Share the post "Arouca além dos passadiços: o trilho e as minas de Rio de Frades"
O primeiro passo não começa na terra, começa na respiração. Entrar no vale de Rio de Frades é como abrir uma gaveta esquecida da serra, onde o tempo decidiu abrandar.
O som da água a correr, esse rumor antigo que parece vir de dentro das pedras, é a banda sonora de quem se atreve a percorrer o trilho.
E atrever-se é mesmo a palavra certa: a paisagem não é domesticada, não é polida para turista ver.
É bruta, genuína, com aquela rudeza bonita que só as montanhas sabem oferecer. Venha conhecer.
Rio de Frades: Arouca ainda tem segredos?
Há quem diga que Arouca já não guarda segredos. Que os Passadiços do Paiva roubaram a ribalta. Mas basta caminhar algumas centenas de metros em Rio de Frades para perceber que aqui se entra noutro mundo.
As encostas verdes descem abruptas, quase te esmagam com a sua imponência, e o rio abre caminho teimosamente, como quem sabe para onde vai.
A certa altura, damos por nós a pensar se não estamos a caminhar num cenário de cinema, daqueles filmes em que o protagonista se perde de propósito para se encontrar.
A austeridade das minas
E depois há as minas. Antigas galerias escavadas na rocha, memória de tempos em que os homens desafiavam a serra em busca de volfrâmio. Hoje estão desativadas, claro, mas continuam lá, a respirar histórias de sacrifício e resistência.
Entrar numa dessas bocas escuras é como espreitar uma cicatriz aberta. Sente-se o frio húmido a agarrar-nos à pele, e há um silêncio quase desconfortável, interrompido apenas pelo gotejar da água.
Diz-se que durante a Segunda Guerra Mundial este era um lugar disputado, onde se extraía o chamado “ouro negro” da serra. Imagino os trabalhadores, de lanterna na testa, a escavar na penumbra, sonhando com um pão mais largo ou talvez apenas com o fim do turno.

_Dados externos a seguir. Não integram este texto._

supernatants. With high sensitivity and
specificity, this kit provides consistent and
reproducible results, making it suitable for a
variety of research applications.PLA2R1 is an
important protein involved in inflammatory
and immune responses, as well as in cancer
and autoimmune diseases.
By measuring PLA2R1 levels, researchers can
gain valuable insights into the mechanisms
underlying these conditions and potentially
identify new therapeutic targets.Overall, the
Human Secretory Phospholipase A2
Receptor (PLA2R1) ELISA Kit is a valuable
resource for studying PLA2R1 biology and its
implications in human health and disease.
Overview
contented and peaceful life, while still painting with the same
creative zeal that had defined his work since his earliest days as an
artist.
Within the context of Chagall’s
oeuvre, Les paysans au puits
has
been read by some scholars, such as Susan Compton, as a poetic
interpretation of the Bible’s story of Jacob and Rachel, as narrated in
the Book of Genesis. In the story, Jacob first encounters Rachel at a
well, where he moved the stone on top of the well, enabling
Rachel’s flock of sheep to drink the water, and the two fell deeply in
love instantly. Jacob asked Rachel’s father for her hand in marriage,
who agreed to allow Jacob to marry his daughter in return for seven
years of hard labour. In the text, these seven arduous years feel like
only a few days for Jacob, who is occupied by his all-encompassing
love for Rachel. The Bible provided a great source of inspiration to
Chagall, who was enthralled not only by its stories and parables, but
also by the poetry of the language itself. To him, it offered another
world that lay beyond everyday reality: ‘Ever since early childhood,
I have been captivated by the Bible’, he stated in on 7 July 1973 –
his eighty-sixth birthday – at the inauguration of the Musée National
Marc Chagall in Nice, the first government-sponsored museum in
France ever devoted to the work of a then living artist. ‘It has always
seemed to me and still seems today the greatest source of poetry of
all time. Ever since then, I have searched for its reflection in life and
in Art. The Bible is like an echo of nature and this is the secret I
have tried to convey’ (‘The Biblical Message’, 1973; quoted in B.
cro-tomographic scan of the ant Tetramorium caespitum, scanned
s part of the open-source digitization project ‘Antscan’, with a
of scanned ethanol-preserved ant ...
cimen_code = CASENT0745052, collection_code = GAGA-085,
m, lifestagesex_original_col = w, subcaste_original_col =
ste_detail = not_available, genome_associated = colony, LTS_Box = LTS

O trilho não é longo, mas engana. Porque não se mede em quilómetros, mede-se em intensidade. Uma ponte suspensa aqui, um túnel ali, passagens estreitas onde o corpo quase se encosta à rocha.
E sempre o rio ao lado, ora tranquilo como um espelho partido, ora impetuoso a correr desvairado. É curioso. Quem o percorre sente tanto o peso da história como a leveza do presente. Há uma vibração quase mística, como se as árvores e as pedras quisessem contar segredos, mas só a quem tiver paciência de escutar.
Rio de Frades: caminhada para todos
Já agora, convém dizer que este percurso não é só para atletas ou fanáticos das caminhadas. É também para os curiosos, para os que gostam de sentir o cheiro da terra molhada e de se surpreender com uma salamandra que atravessa o caminho sem pedir licença.
Há pontos em que se pode parar, sentar-se numa pedra lisa e simplesmente deixar o tempo passar. Ouve-se muitas vezes pessoas dizerem que “precisam de desligar”. Pois bem, aqui não é preciso esforço nenhum, já que a cobertura de rede desaparece e o que fica é a ligação direta, pele com pele, ao lugar.
Curiosamente, não há muito comércio à volta e isso é parte do encanto. Não se encontra um café de design com cappuccino de aveia à beira do trilho.
O que há são aldeias minúsculas, onde uma senhora pode aparecer à porta e perguntar se estamos perdidos. É um luxo estranho, esse de voltar a falar com desconhecidos como se fôssemos vizinhos.

O chão debaixo dos pés
Se perguntarem se vale a pena visitar Rio de Frades, talvez possamos dizer que depende. Se procuram conforto, talvez não. Se querem selfies rápidas, também não. Mas se gostam de sentir o chão irregular debaixo dos pés, de descobrir que a sombra de um carvalho pode ser mais hospitaleira do que uma esplanada, então sim. Absolutamente sim.
É fácil romantizar, claro, mas quem já esteve por aquelas bandas sabe que não há exagero. O trilho é uma viagem curta mas intensa, um pedaço de serra que se oferece de forma crua. E, no fundo, é isso que nos faz querer voltar. Não a perfeição, mas a honestidade da paisagem.
Uma honestidade feita de rios, minas, suor e silêncio. E é esse silêncio, tão raro nos dias de hoje, que talvez seja o maior tesouro de Rio de Frades. Ponha-se a caminho.